In the “Bring back SMART scheduling” feature request the Truenas developer Kris said:
“It (SMART data) is still being actively monitored with smartd, as well as coretemp and other mechanisms to check for various drive health factors by the disk management layers of TrueNAS.”
So then I would suggest to show the effort you are making and make these metrics visible in a dedicated menu.
Impact
This feature will benefit all Truenas users. It will improve the level of trust in Truenas as the best system for data integrity in the market. Most users of a NAS expect to see drive health or filesystem health metrics in some menu for being able to estimate or to proof the health of their system. This is important for them since they store valuable data on the NAS. If this is missing many users will become nervous or dissatisfied even if the best checks in the world are working in the background. Users will demand to get SMART scheduling back because it gives them metrics. And even if SMART checks are not the best tool to proof the drive health the users will continue to demand it and eventually become dissatisfied until the better metrics the system is using are made visible to the user.
User Story
The user can open a dedicated menu where he can see the drive health / filesystem health metrics which are monitored and their current state. Drive health metrics should not be buried somewhere between other metrics, see the drive temperature.
As said, Hopeless. The powers that be, have deemed this not needed. But they do tell you the Scrutiny or smartmontools (CLI) is still there.
Not sure if you have looked into Multi-Report, I’m not even sure that is what you want, but it is not GUI, but you do get a report. If you download it, Do not grab the Beta versions. They are on GitHub for those folks who want to test out the Disk Layout feature which is in development, and very close to a release. The Beta “should” work just as well as then non-beta, but it is beta for a reason.
I don’t want that discussion here go too much into the SMART direction. My suggestion is to make the drive health metrics that are checked by truenas visible to the user. I don’t want to dictate which metrics should be used. As far as I understood the point of the truenas developers is that they have chosen a better algorithm / a better choice of metrics.

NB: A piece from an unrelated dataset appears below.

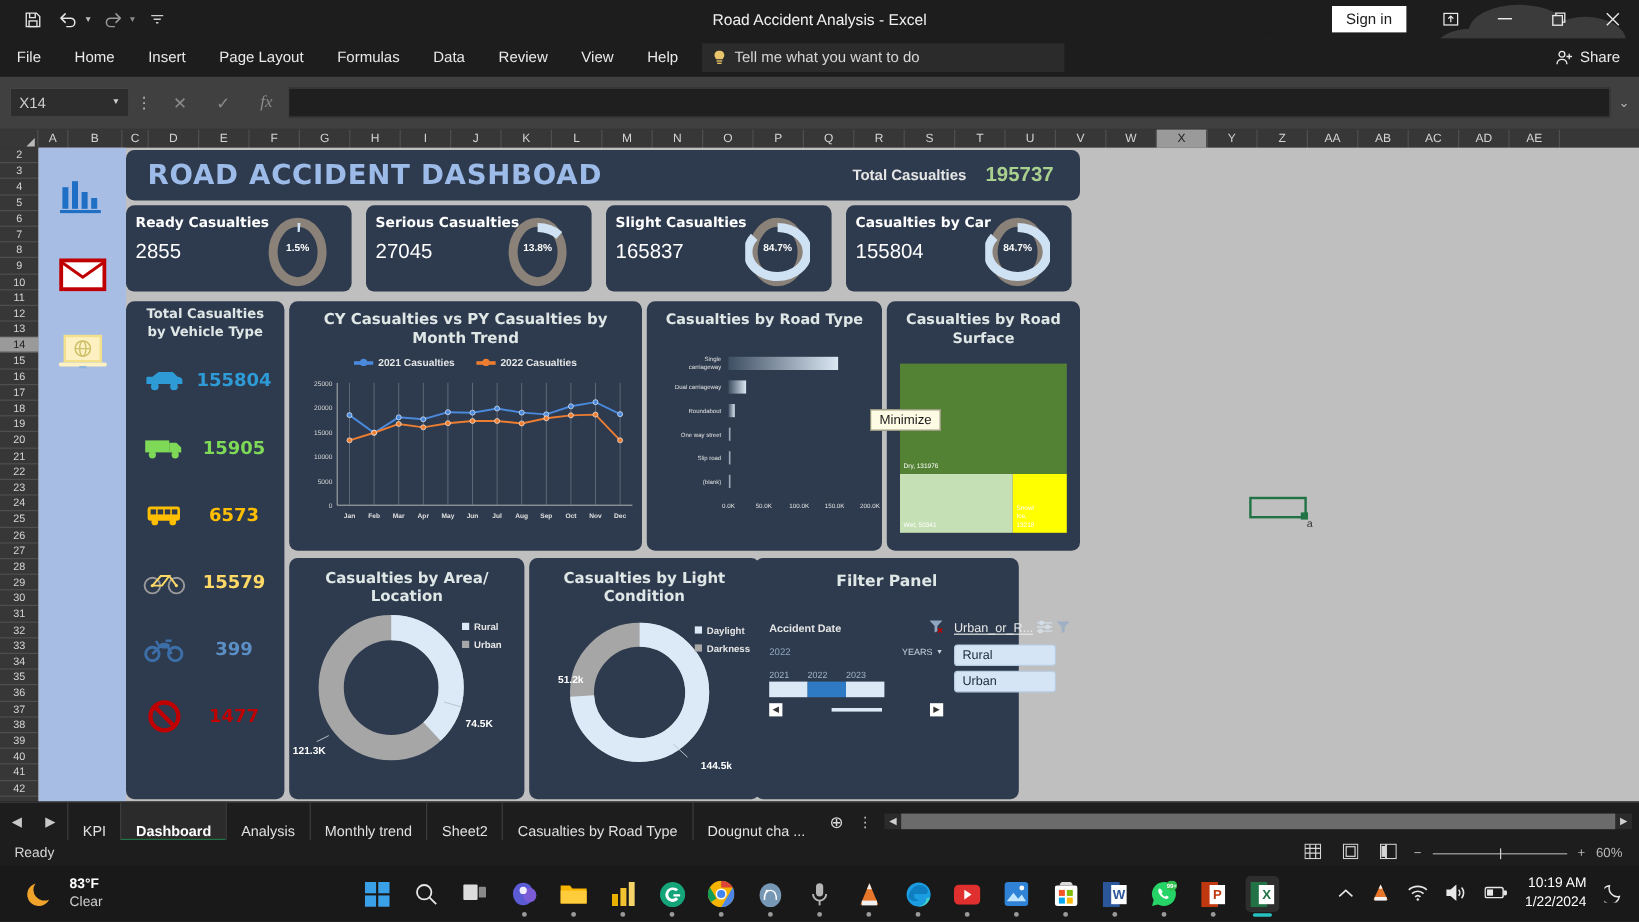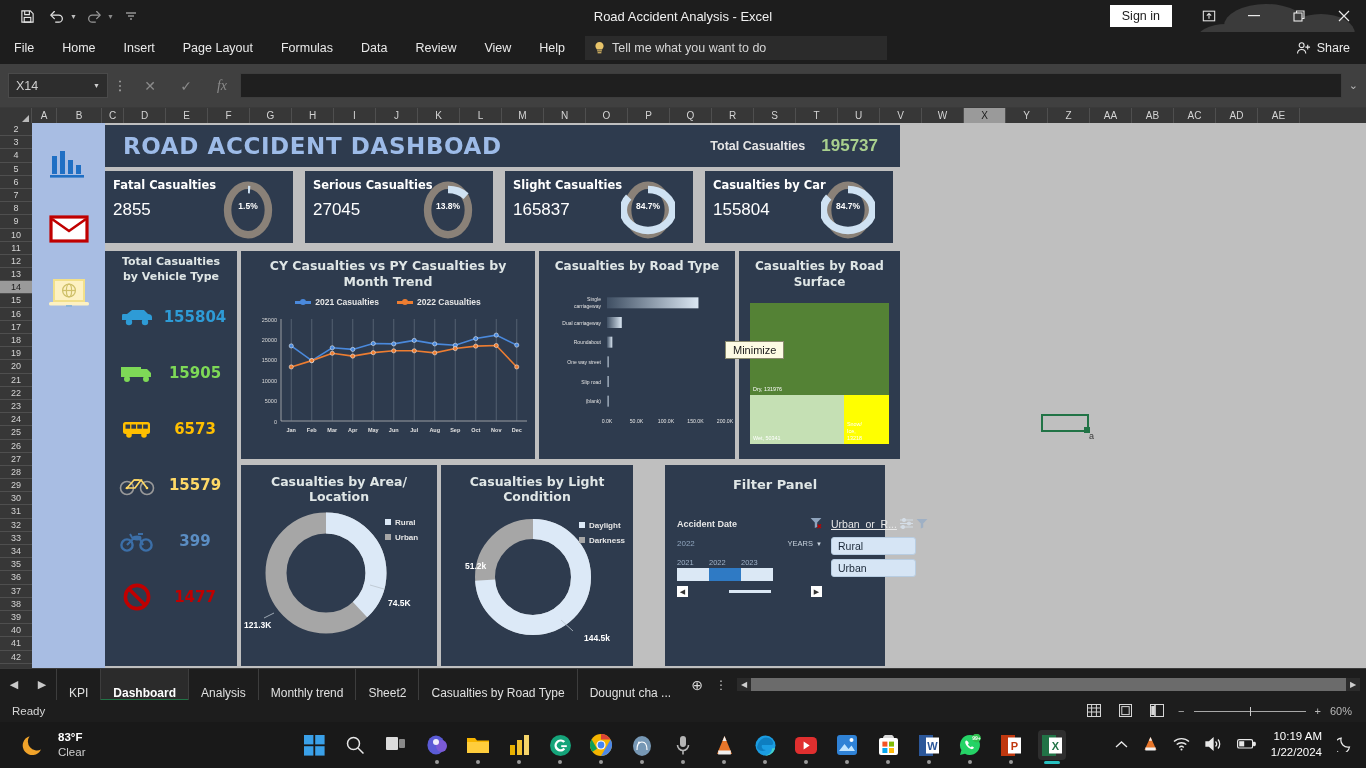"ROAD ACCIDENT DASHBOAD" .card { border-radius: 0 -> 7px }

…’better’ is a strong word & I’ll argue unproven as of yet. That being said, I’m still all for there being built-in visibility for whatever different metric(s) IX is now using.
Yes, that is what has been said and the algorithm is all they want you to care about.

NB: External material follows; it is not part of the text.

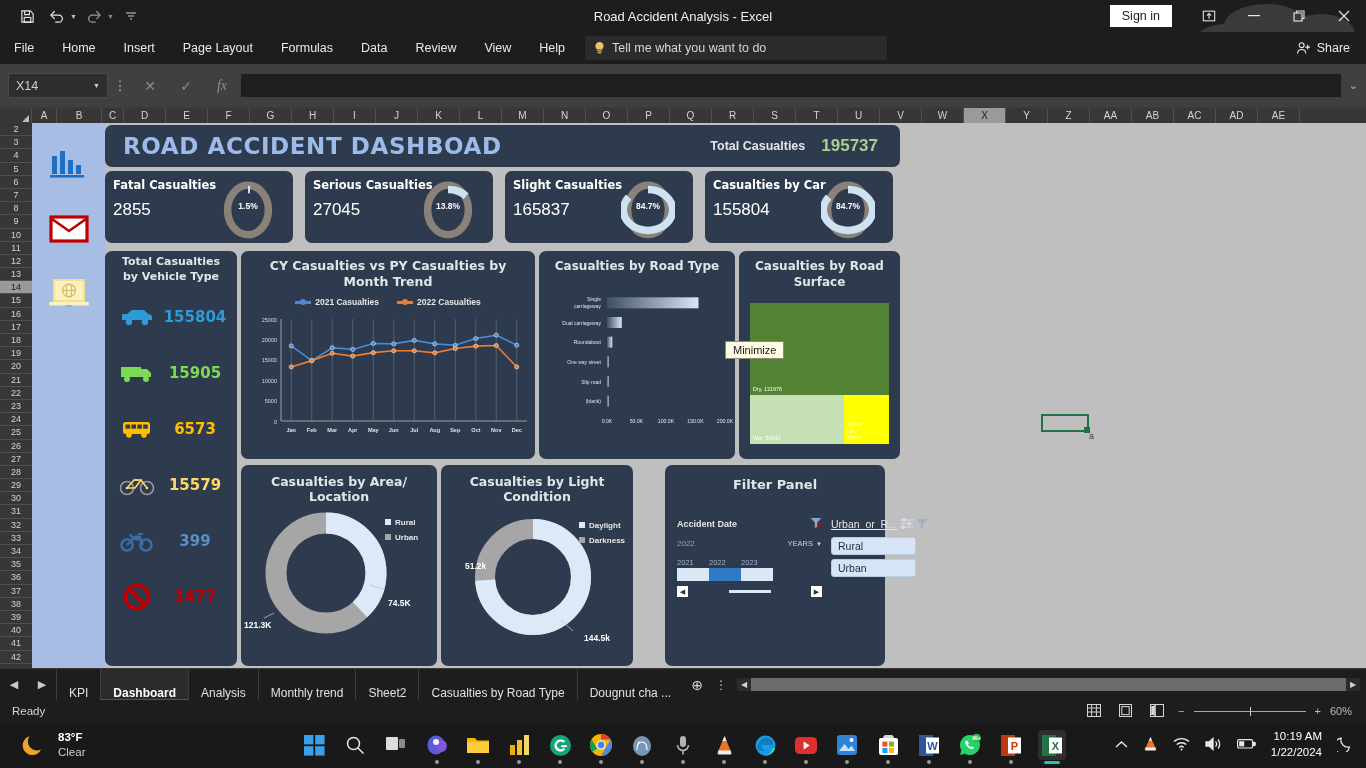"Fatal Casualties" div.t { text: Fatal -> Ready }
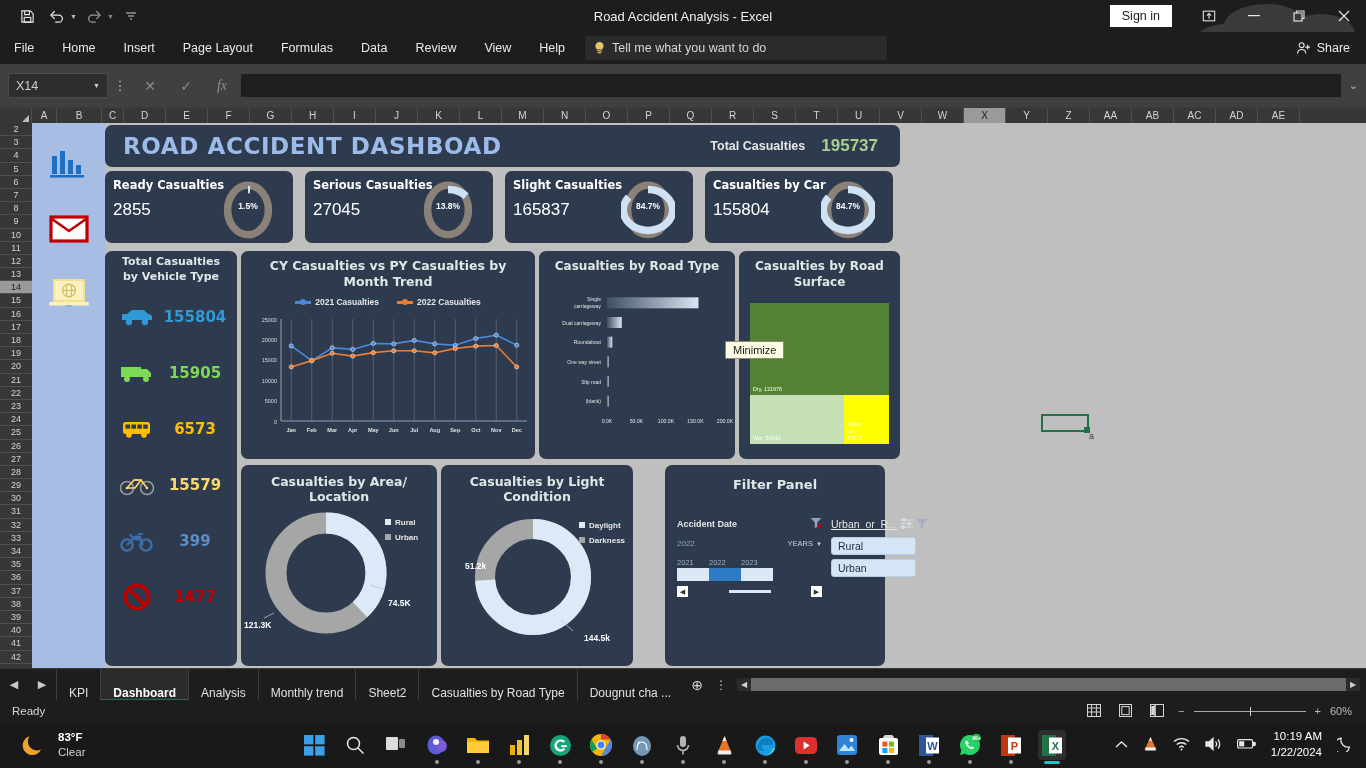"Filter Panel" .fcard { left: 560px -> 524px }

You need to see this from a corporation perspective. Who in IT is going to be looking at hundreds of drives a day to see what the metrics are? A simple alert of a failing or failed drive is all they care about, replace the drive in a few minutes and that IT person is free to do better things with his/her time. It is always about money. And from that perspective, I agree with them. It doesn’t mean I like it.
Just because I agree doesn’t mean I wouldn’t like the ability to see some values, but this really only matters to small offices and home users, we want to see this kind of data. We don’t have a case of new drives in a corner of the room and would easily swap it out.
I understand the point that people in a corporation environment don’t have the time to look at metrics the whole day.
But I think that it is not good that they can’t even if they want. There may be some guy in IT who is wondering if he can trust this truenas thing he just bought especially if he is responsible for hundreds of servers. Or the IT guy of a small business with just 3 servers. He maybe has the time to look at metrics once a week and is feeling better with it.
Why hiding the things that are evaluated in the background anyway? What is the downside of having the ability to see the decisions? Is it bad to give the BUSINESS users the choice?
Any IT person who knows anything would/should be able to go look at drive SMART data. It isn’t difficult and there are third party apps to handle it via a nice GUI. Scrutiny lets you look but you can’t touch. That is what I think you are asking for. It already exists. I will admit that it is not being maintained but this is what this company put forward when they made the decision.
If you really want to know the metrics, what this company is looking at, look at the code and you should be able to see exactly what they are looking at. But that will not display them for you. However, you could use those metric and develop a nice GUI application yourself and offer it up for folks to use.
This will be my last posting on this thread. The horse is dead.